La nuova edizione del Climate change performance index constata pochi passi avanti, da troppi paesi, per abbandonare le fossili. Italia 43esima.
Comunità energetiche rinnovabili: un passo verso un futuro sostenibile
Le comunità energetiche rinnovabili sono indispensabili per la transizione ecologica e hanno vantaggi ambientali, economici e sociali. Ecco come funzionano.
Le comunità energetiche rinnovabili rappresentano un concetto innovativo che sta guadagnando sempre più attenzione nel contesto della transizione ecologica verso un sistema energetico più sostenibile. Queste comunità sono costituite da gruppi di persone, aziende o entità locali che collaborano per generare, condividere e distribuire energia rinnovabile in modo più efficiente ed equo. Si tratta quindi di un’associazione tra cittadini, attività commerciali, pubbliche amministrazioni locali e piccole/medie imprese, capace di mettere in pratica un approccio decentralizzato alla produzione e distribuzione dell’energia, in cui i membri della comunità possono essere produttori, consumatori o entrambi, i cosiddetti “prosumer”.
Cos’è e come funzionano le comunità energetiche rinnovabili
Le Comunità energetiche rinnovabili (Cer) sono state introdotte in Italia con il decreto Milleproroghe 162/2019, che ha recepito le linee guida della Direttiva europea Red II. La definizione di comunità energetiche prevede siano installati impianti a rinnovabili con una potenza complessiva inferiore a 200 kW, e che l’energia prodotta sia consumata “sul posto”, oppure stoccata in sistemi di accumulo. L’impianto deve essere connesso alla rete elettrica a bassa tensione, attraverso la stessa cabina di trasformazione a media/bassa tensione da cui la comunità energetica preleva anche l’energia di rete.

Voci fornite »
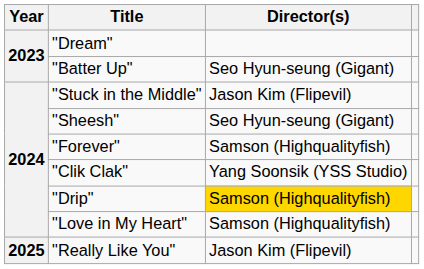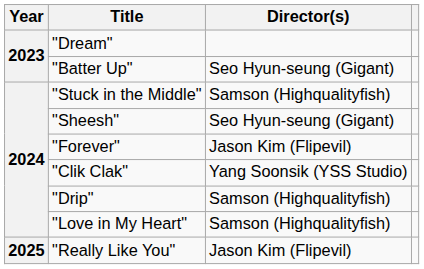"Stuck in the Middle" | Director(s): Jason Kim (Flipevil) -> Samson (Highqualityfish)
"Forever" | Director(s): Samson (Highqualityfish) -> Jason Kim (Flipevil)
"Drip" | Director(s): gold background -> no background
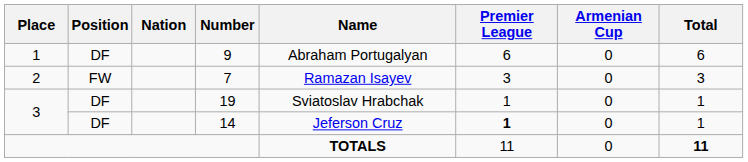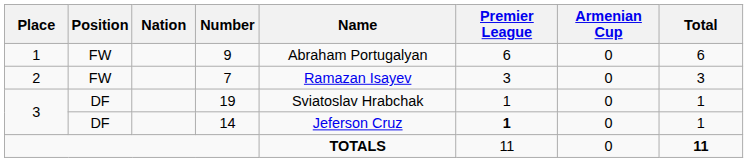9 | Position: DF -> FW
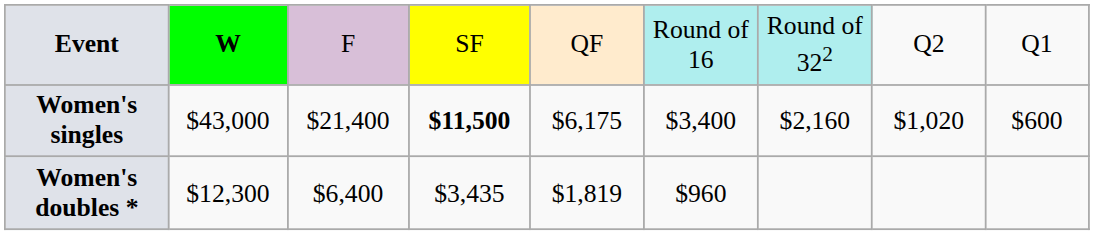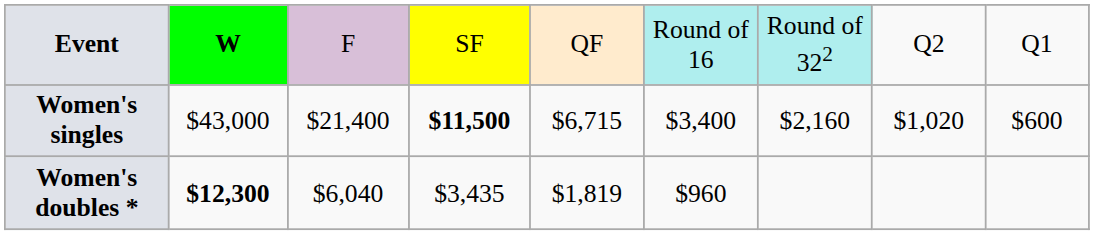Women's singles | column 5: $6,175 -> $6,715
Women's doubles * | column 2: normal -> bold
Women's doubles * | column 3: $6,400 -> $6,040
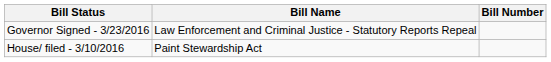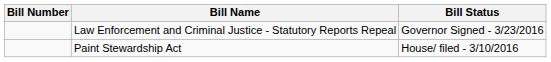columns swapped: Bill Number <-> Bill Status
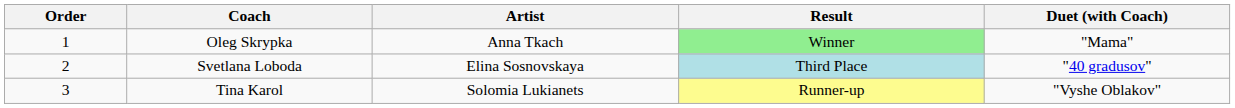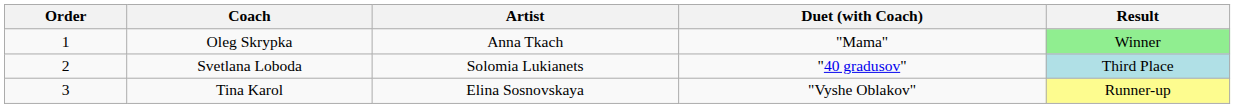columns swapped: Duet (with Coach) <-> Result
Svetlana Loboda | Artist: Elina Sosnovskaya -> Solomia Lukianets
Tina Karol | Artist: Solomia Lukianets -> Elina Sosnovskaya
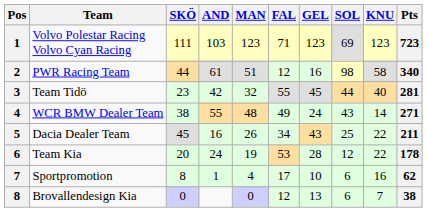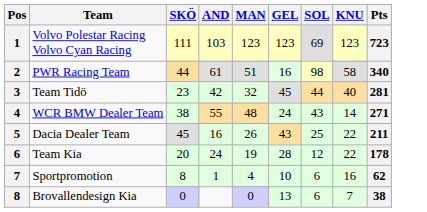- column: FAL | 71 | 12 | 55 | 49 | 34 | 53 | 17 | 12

Compito da svolgere »
Ricopia dal testo sulle comunità energetiche tutto quello che va da "La nuova edizione" fino a "Ecco come funzionano.". I record non hanno niente a che vedere con il testo sulle comunità energetiche.

Risultato del compito »
La nuova edizione del Climate change performance index constata pochi passi avanti, da troppi paesi, per abbandonare le fossili. Italia 43esima.
Comunità energetiche rinnovabili: un passo verso un futuro sostenibile
Le comunità energetiche rinnovabili sono indispensabili per la transizione ecologica e hanno vantaggi ambientali, economici e sociali. Ecco come funzionano.